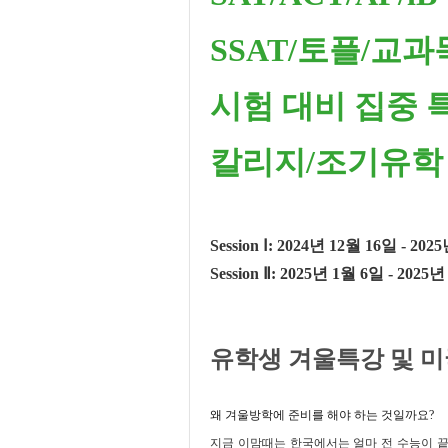
SSAT/
토플
/
교과
시험 대비 집중 
칼리지
/
조기유학
Session
Ⅰ
: 2024
년
12
월
16
일
- 2025
Session
Ⅱ
: 2025
년
1
월
6
일
- 2025
유학생 겨울특강 및 미
왜 겨울방학에 준비를 해야 하는 것일까요
?
지금 이맘때는
한국에서는 얼마 전 수능이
+++
__TASK REQUIREMENTS__
Give back the line containing "유학생 겨울특강 및 미" and all the lines after it through the end of the records, unchanged.

__YOUR RESPONSE__
유학생 겨울특강 및 미
왜 겨울방학에 준비를 해야 하는 것일까요
?
지금 이맘때는
한국에서는 얼마 전 수능이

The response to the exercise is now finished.